I understand that part of the idea here is to focus on the internal coming of age, and perhaps to dramatize the epigraph at the start: “Here in the last minutes, the very end of the world, someone’s tightening a screw… straightening flowers.” Yes, those things do get done at the end of the world, life does go on, but the same acts don’t mean the same life and too often that’s what this felt like. We like to think adolescence is a “different world,” but it isn’t, not literally. Julia might still worry about her first bra, but in a world of skyrocketing energy costs, dying crops, and utterly disrupted economies — that first bra shopping shouldn’t be exactly like it would have been for an older sister last year.
Outside of this big-picture issue, the plot has several more concrete, specific problems that weakened The Age of Miracles’ overall effect. A “surprising” solar eclipse is hard to buy, an affair never feels real, a snow storm comes out of nowhere as does a rain storm for a funeral, a character conveniently forgets about something from his childhood that’s hard to imagine him forgetting.

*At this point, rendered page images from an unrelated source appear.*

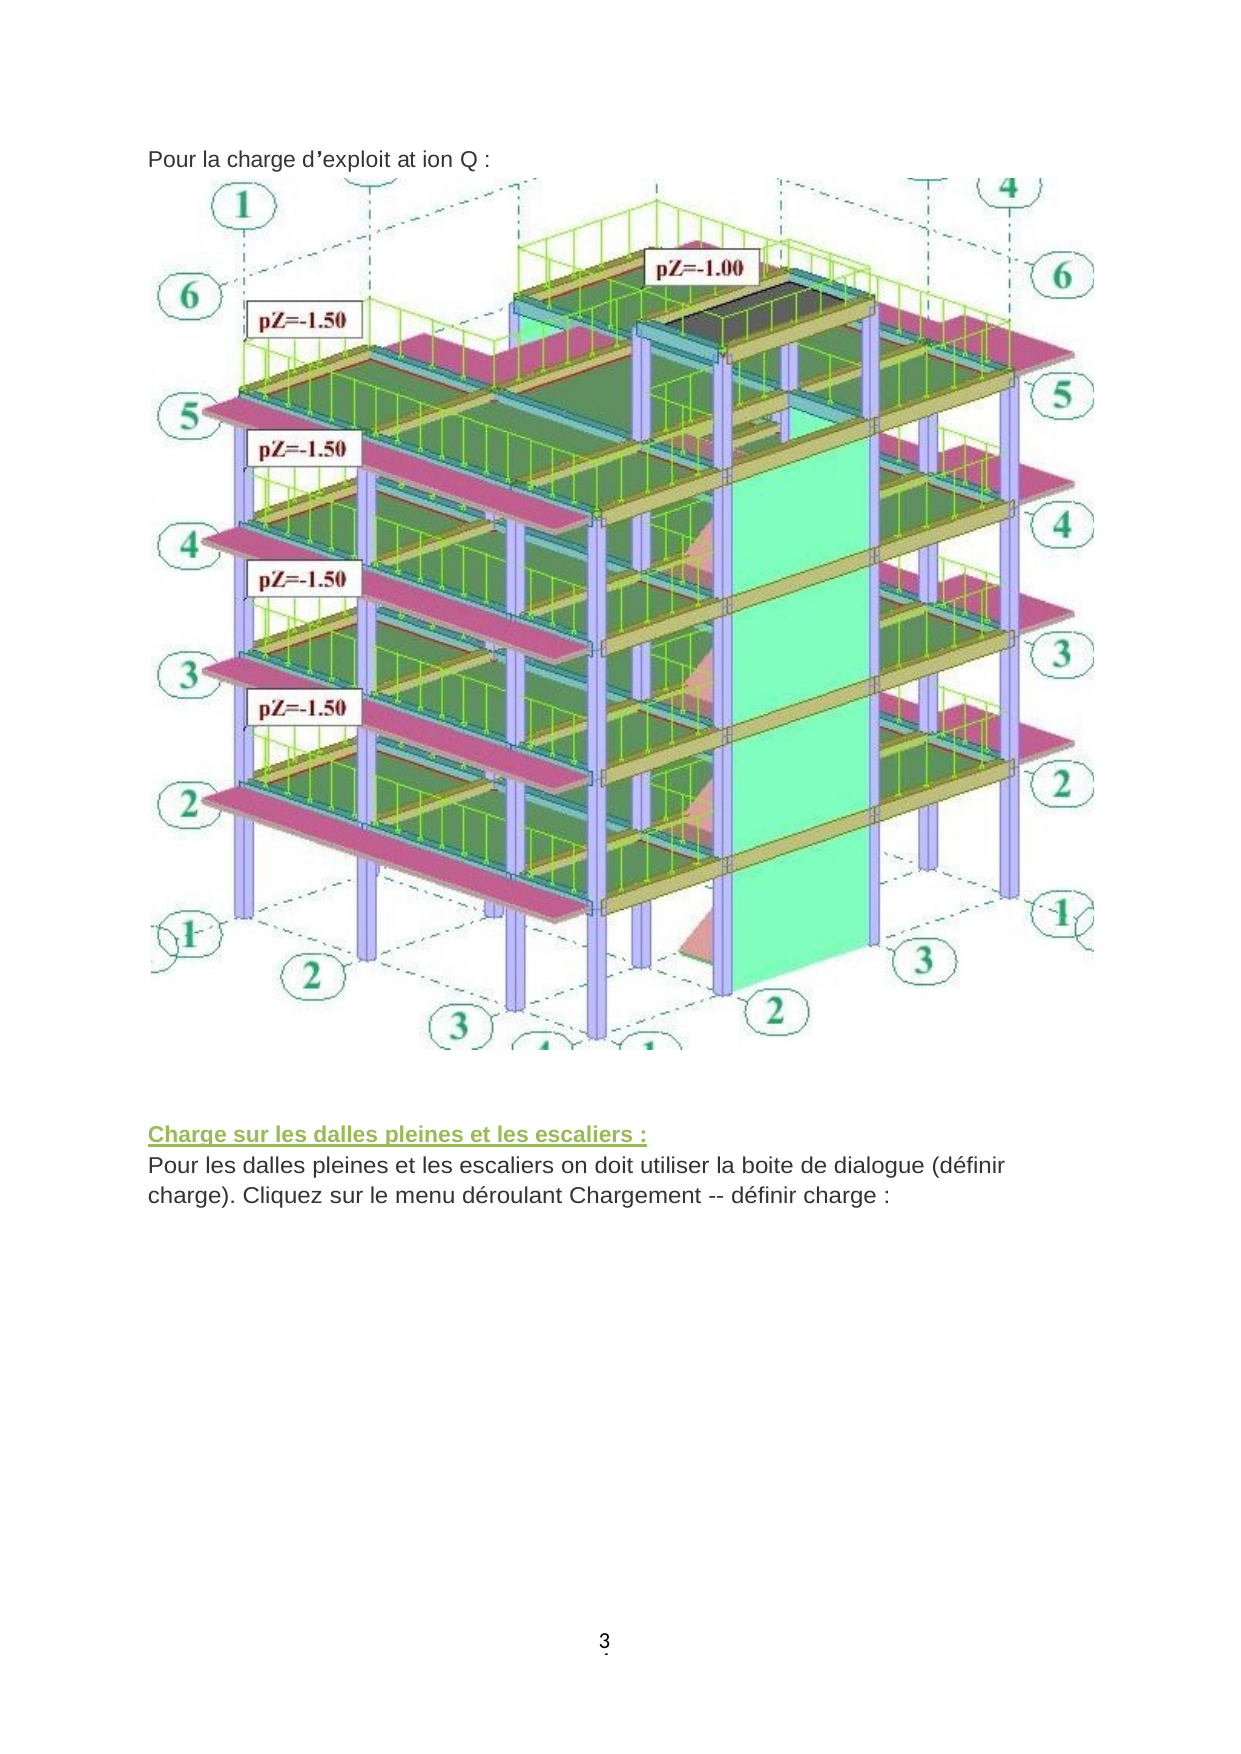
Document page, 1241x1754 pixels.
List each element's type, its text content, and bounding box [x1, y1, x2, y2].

subtitle Charge sur les dalles pleines et les escaliers : [148, 1121, 1107, 1148]
text Pour la charge d exploit at ion Q : [148, 146, 1107, 173]
text Pour les dalles pleines et les escaliers on doit utiliser la boite de dialogue (définir charge). Cliquez sur le menu déroulant Chargement -- définir charge : [148, 1152, 1098, 1208]
picture [150, 178, 1094, 1050]
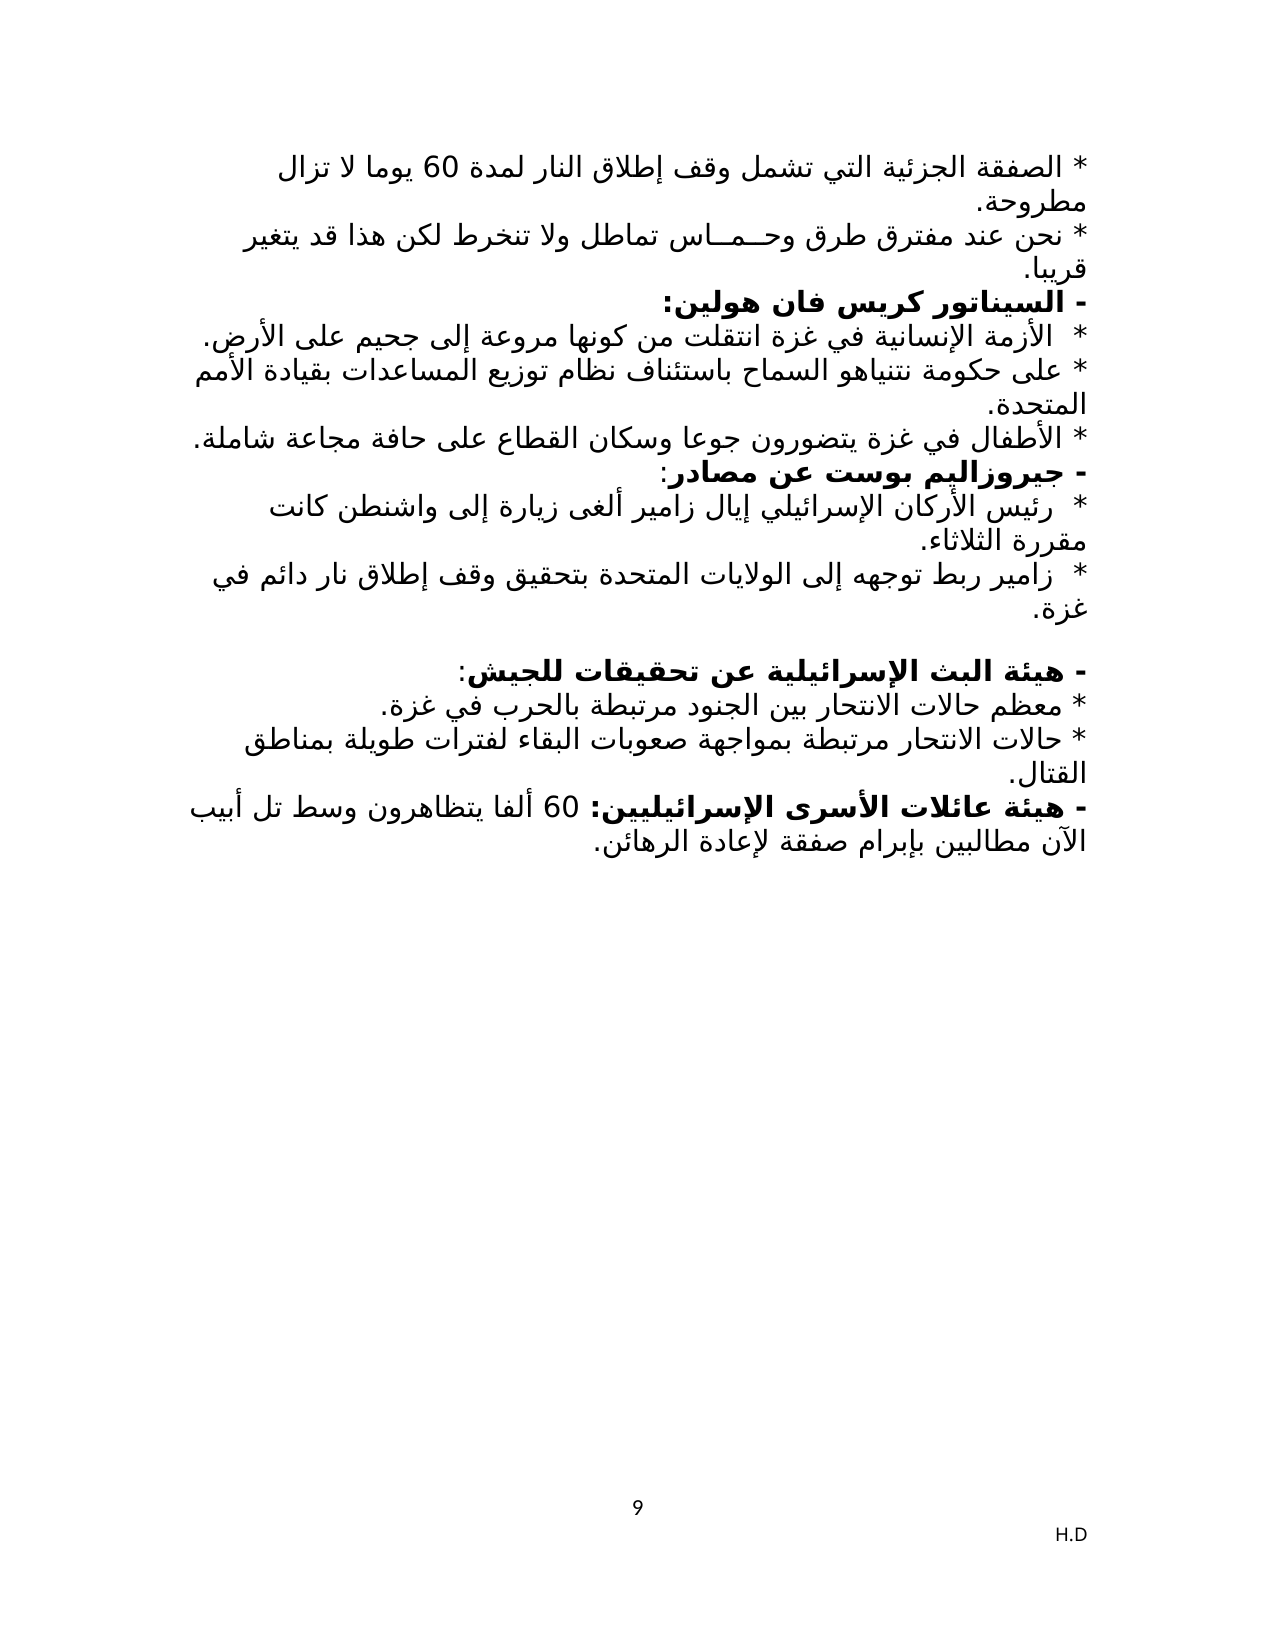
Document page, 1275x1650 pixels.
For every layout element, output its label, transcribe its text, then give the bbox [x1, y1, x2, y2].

In the end, The Age of Miracles occasionally won me over with Julia’s younger voice and its depiction of that painful vulnerability of those early teen years. But too many other issues of plot, premise, and voice kept me from fully enjoying it. It felt to me like a novel that would appeal far more to YA readers than adults, so I’d be a little wary of the marketing of it as literary adult fiction.
That’s certainly a different global disaster! Thanks for sharing the book, Bill.